| name | bio-reporting-jupyter-reports |
| description | Runs parameterized Jupyter notebooks as reproducible batch report generators with papermill, renders them to HTML/PDF with nbconvert, aggregates results across samples, and makes notebook outputs trustworthy. Use when generating per-sample analysis reports, executing a notebook template across many datasets, or fixing notebooks that do not reproduce. |
| tool_type | python |
| primary_tool | papermill |
| goal_approach_exempt | true |
Version Compatibility
Reference examples tested with: papermill 2.6+, nbconvert 7.16+, nbclient 0.10+, jupyter-client 8+, scrapbook 0.5+, jupytext 1.16+, nbstripout 0.7+
Before using code patterns, verify installed versions match. If versions differ:
- Python:
pip show papermill then help(papermill.execute_notebook)
- CLI:
papermill --help, jupyter nbconvert --help
If code throws ImportError, AttributeError, or TypeError, introspect the installed package and adapt the example to match the actual API rather than retrying.

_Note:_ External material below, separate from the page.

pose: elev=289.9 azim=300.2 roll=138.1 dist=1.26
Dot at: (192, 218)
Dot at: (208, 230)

Jupyter Reports with Papermill
"Generate a reproducible analysis report" -> Execute a parameterized notebook in a clean kernel, producing an executed-notebook artifact, then render it to a code-hidden HTML/PDF report.
- Python:
papermill.execute_notebook(input, output, parameters={...})
- CLI:
jupyter nbconvert --execute --to html notebook.ipynb
The Load-Bearing Idea: A Notebook Has Hidden State; the Report Is the Executed Artifact
A .ipynb is JSON holding cell source, saved outputs, and per-cell execution_count integers - and those three are decoupled. The kernel is a long-lived process with a mutable namespace, so a user can run cell 5, edit cell 2, rerun it, delete cell 3, run cell 7, and save. The stored outputs then reflect a kernel state that NO top-to-bottom rerun reproduces. Non-monotonic execution counts are the forensic tell.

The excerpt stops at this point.